Ab 1983 war Wilhelm Tell federführend für den Fußball im Studentensport verantwortlich und gehörte zur erweiterten Leitung der damaligen Hochschulsportgemeinschaft (HSG), dem Vorläufer des heutigen USV Jena. Sein größter sportlicher Erfolg in dieser Zeit war der Einzug der von ihm betreuten Uniauswahl in die Endrunde der letzten DDR-Studentenmeisterschaften 1989, wo das Team erst im Elfmeterschießen gegen die Mannschaft der DHfK Leipzig unterlag.
Mit der politischen Wende 1989 begann eine neue, wegweisende Phase seines Wirkens. Wilhelm Tell wurde zu einem der zentralen Akteure beim Aufbau des „Jenaer Modells des Hochschulsports“. Auf Vorschlag von HSG-Geschäftsführer Eberhard Täubert übernahm er zunächst den Vorsitz des neu gegründeten Universitätssportvereins Jena (1992–1993) und war anschließend bis 2002 dessen Geschäftsführer. In enger Zusammenarbeit mit den Präsidenten Prof. Lutz Wenke, Prof. Karl-Ulrich Meyn und Prof. Rolf Steyer sowie weiteren Vorstandsmitgliedern entwickelte er den USV Jena zu Thüringens größtem Mehrspartenverein. Gemeinsam mit seinen hauptamtlichen Kollegen prägte er eine Struktur, die bundesweit noch heute Anerkennung findet.

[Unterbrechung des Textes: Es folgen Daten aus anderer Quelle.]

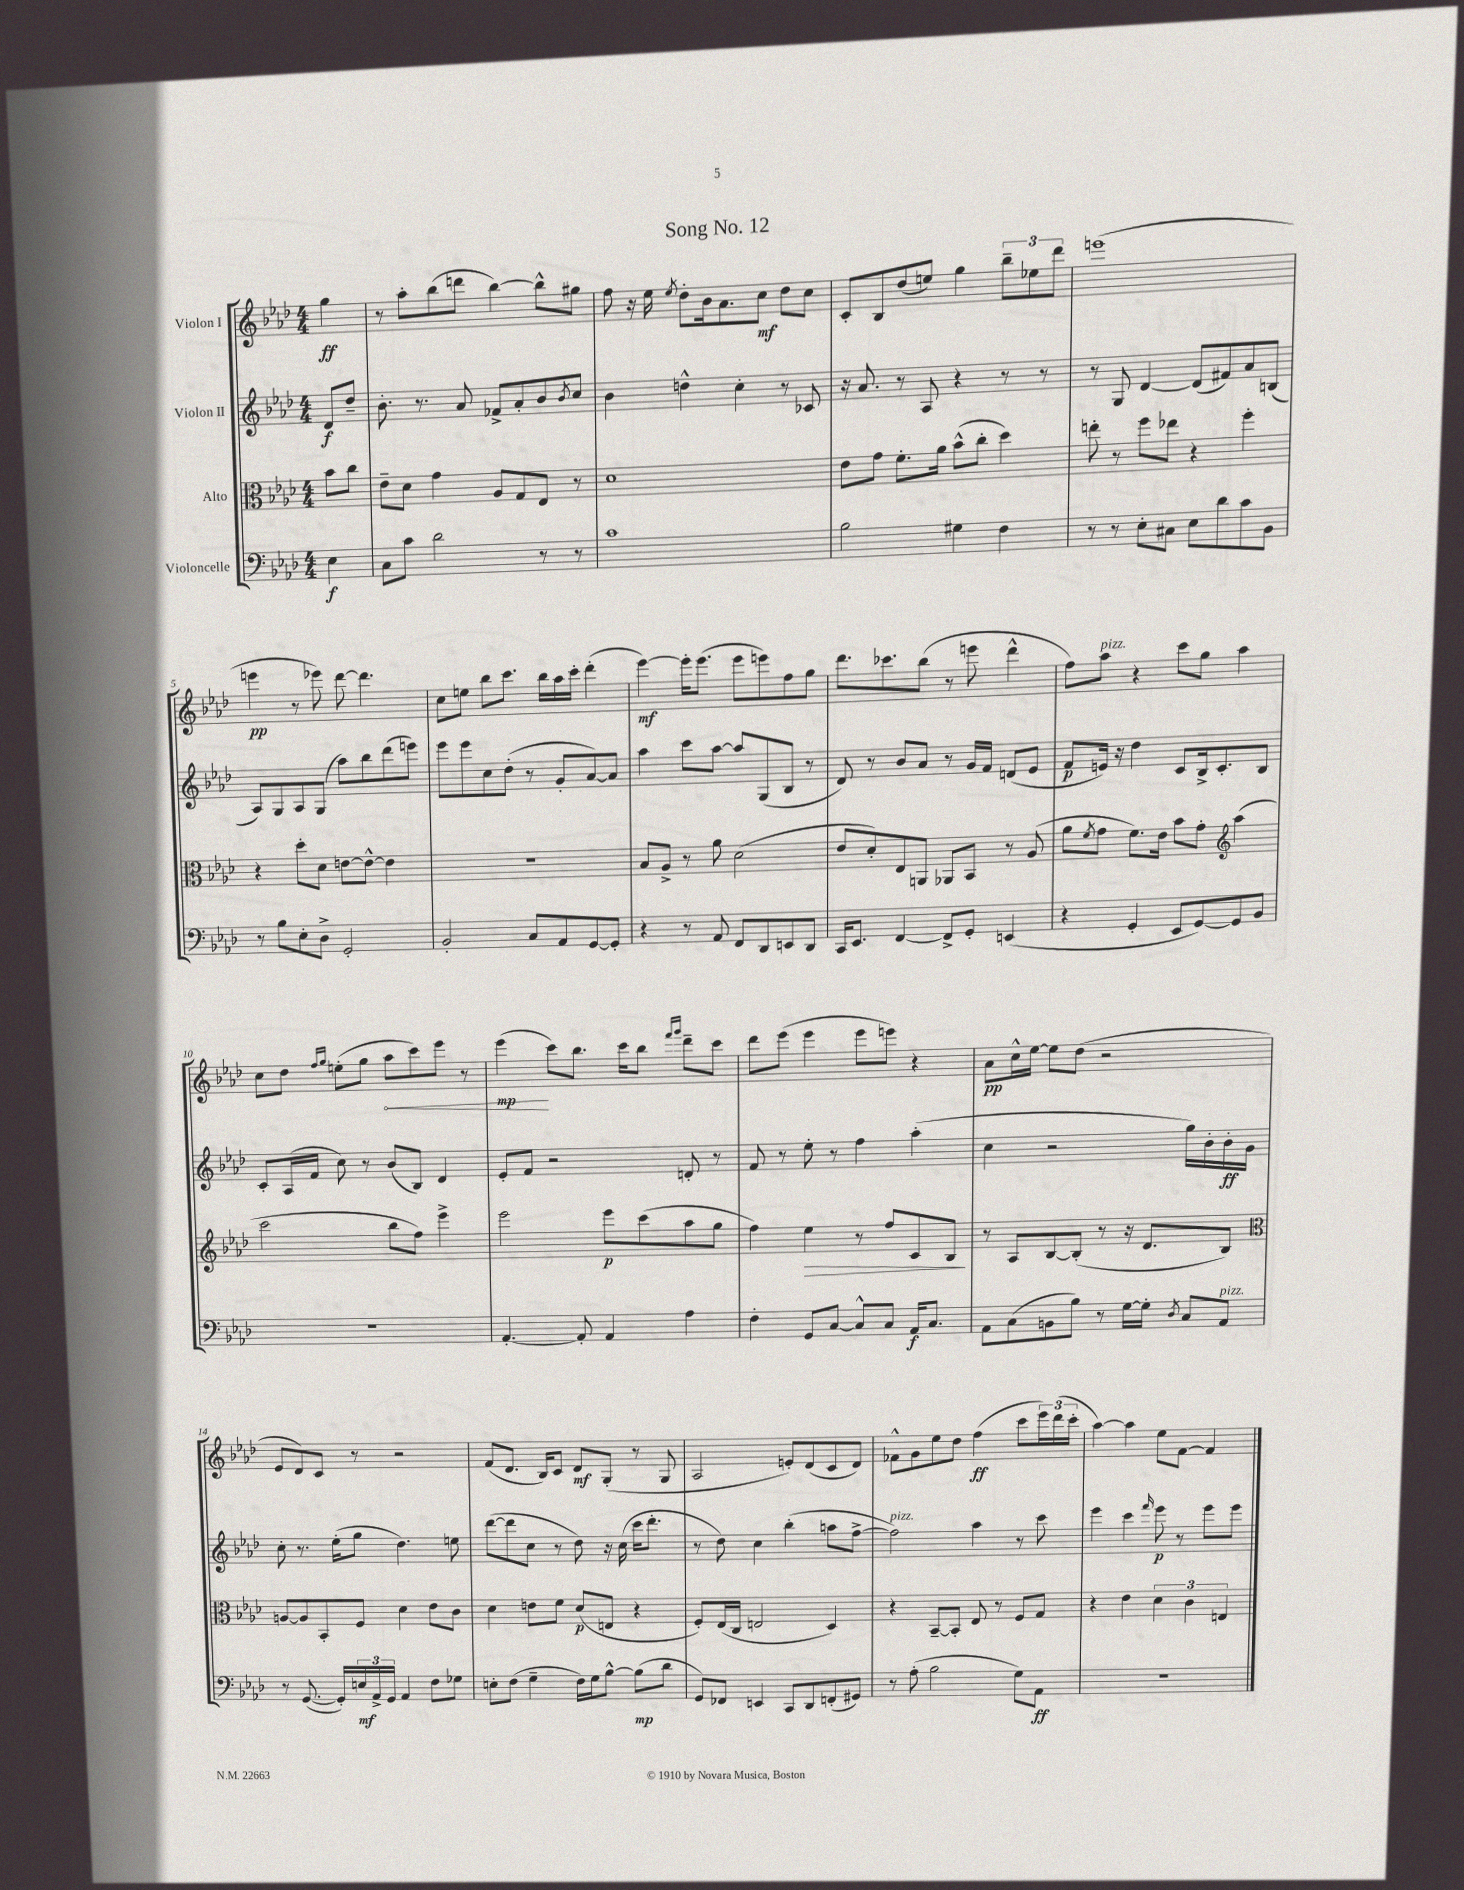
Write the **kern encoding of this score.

Neben seinen organisatorischen und strategischen Leistungen blieb Wilhelm Tell stets dem praktischen Hochschulsport verbunden. Er war maßgeblich an der Neuaufnahme von Sportarten wie Tennis, Surfen und Ski Alpin beteiligt. Besonders der Fußball lag ihm am Herzen: Seine Teams erreichten dreimal die Vizemeisterschaft bei Deutschen Hochschulmeisterschaften und gewannen 1998 den DHM-Pokal.

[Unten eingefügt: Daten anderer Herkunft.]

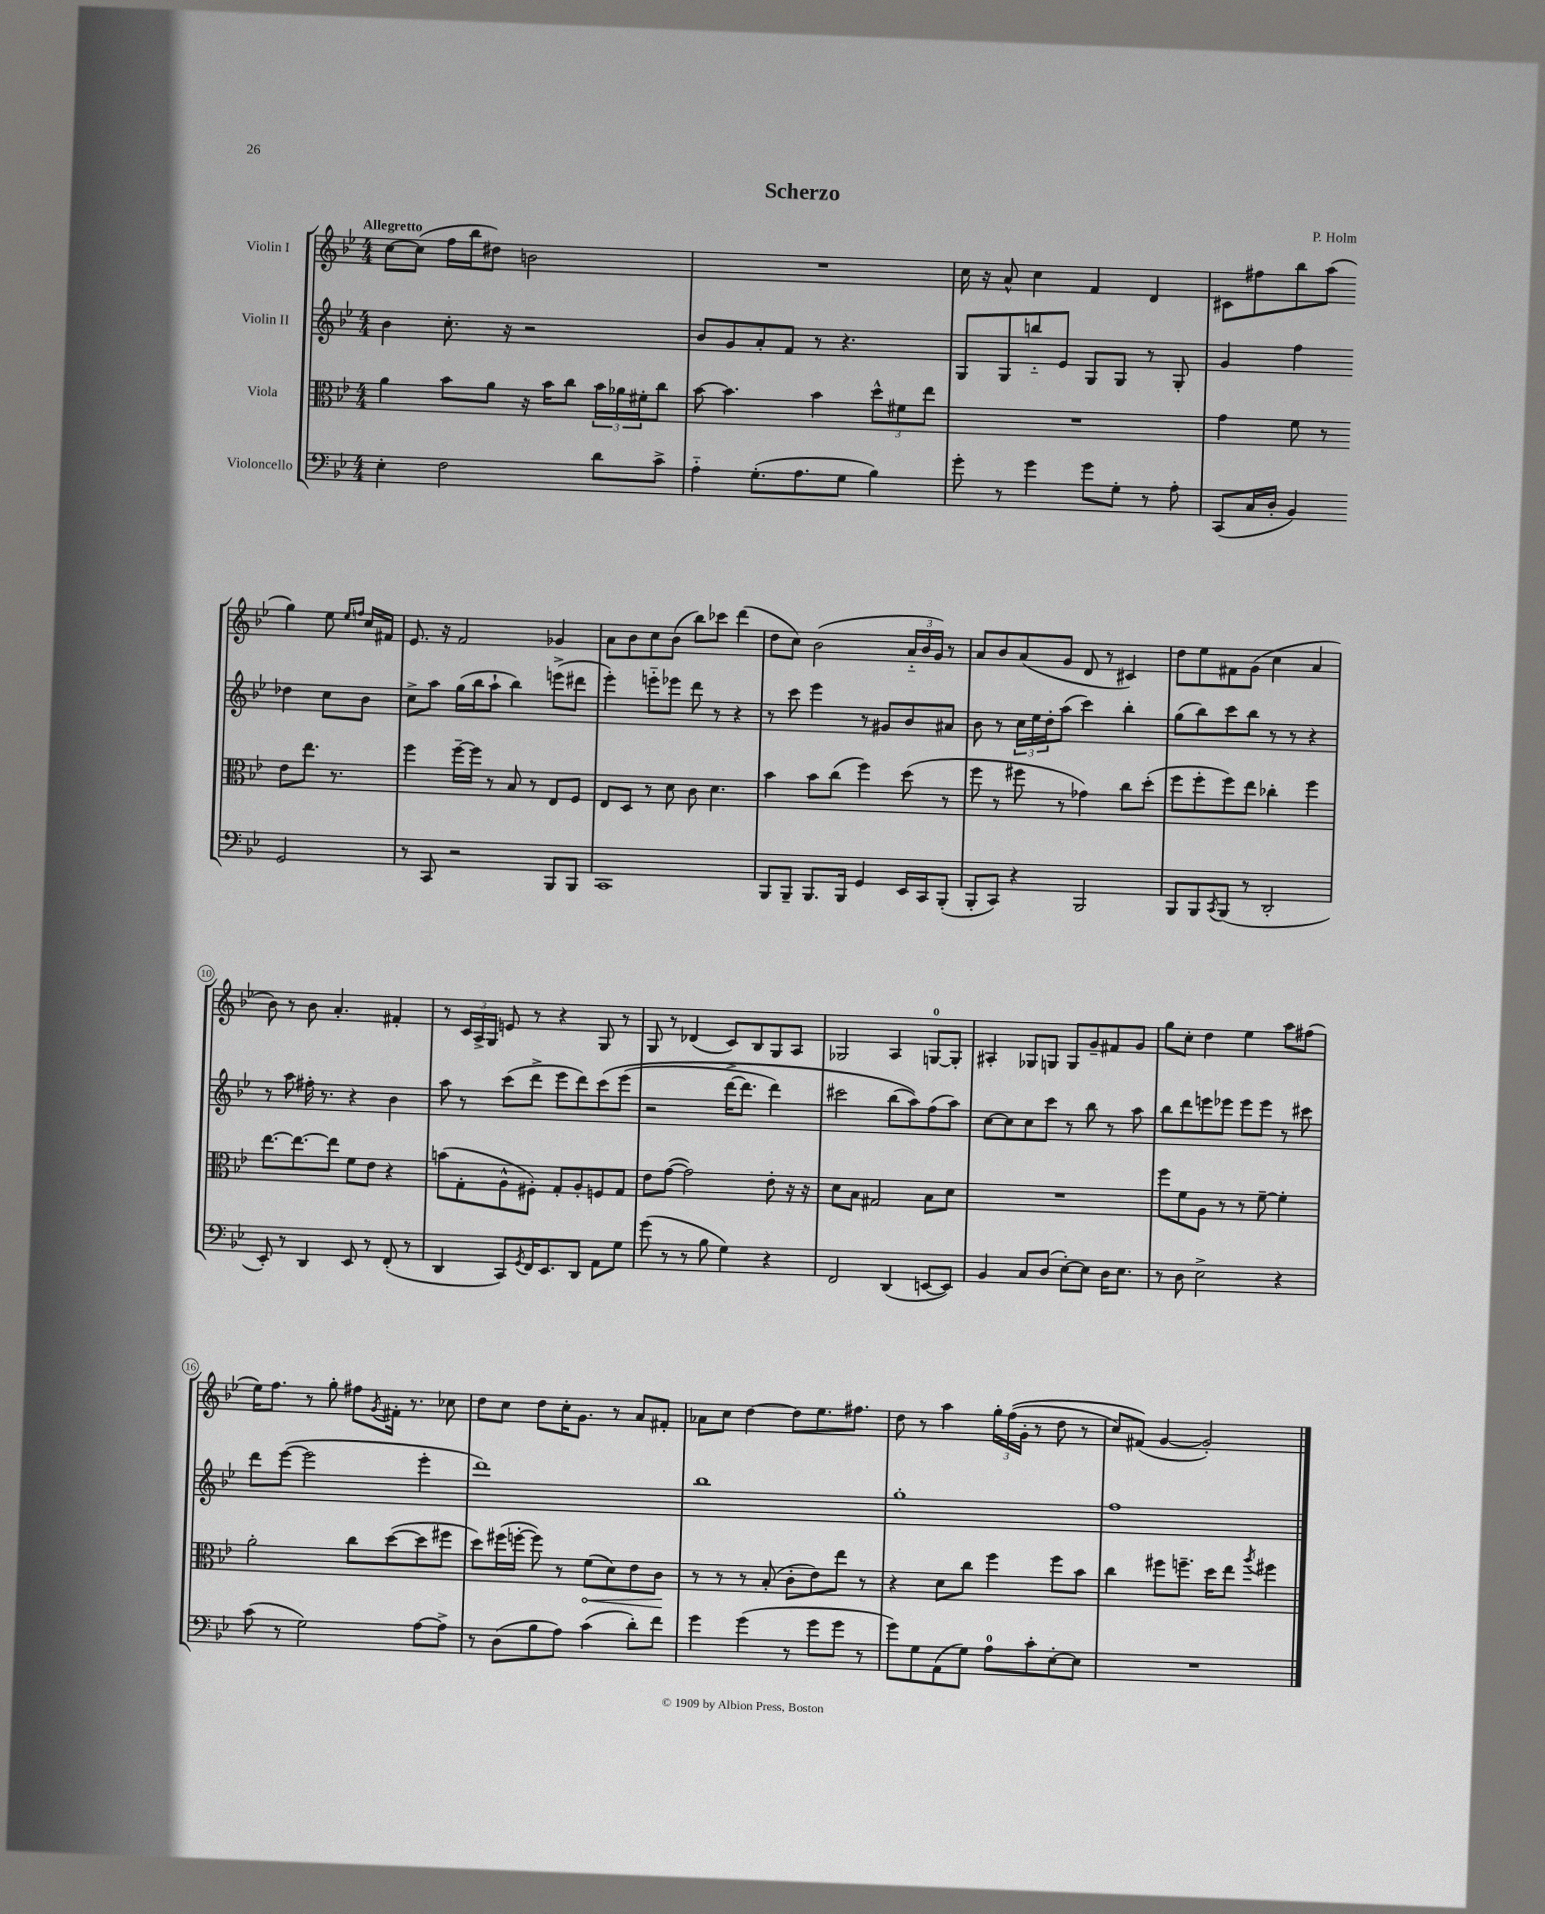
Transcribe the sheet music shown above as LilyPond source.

Für seine außergewöhnlichen Verdienste um den Universitätssport und den USV Jena wurde Wilhelm Tell mit zahlreichen Auszeichnungen geehrt, darunter die Ehrenmitgliedschaft des Vereins. Seit spätestens 1979 war er dem Studentensport und dem heutigen Institut für Sportwissenschaft eng verbunden – als Lehrer, Gestalter, Vorsitzender, Geschäftsführer und Abteilungsleiter Fußball.
Der USV Jena dankt Wilhelm Tell für sein langjähriges, außerordentliches Engagement, mit dem er die Entwicklung des Vereins über viele Jahre entscheidend mitgestaltet hat. Sein Wirken wird im USV Jena in dankbarer Erinnerung bleiben. Unser Mitgefühl gilt seiner Familie und allen Angehörigen.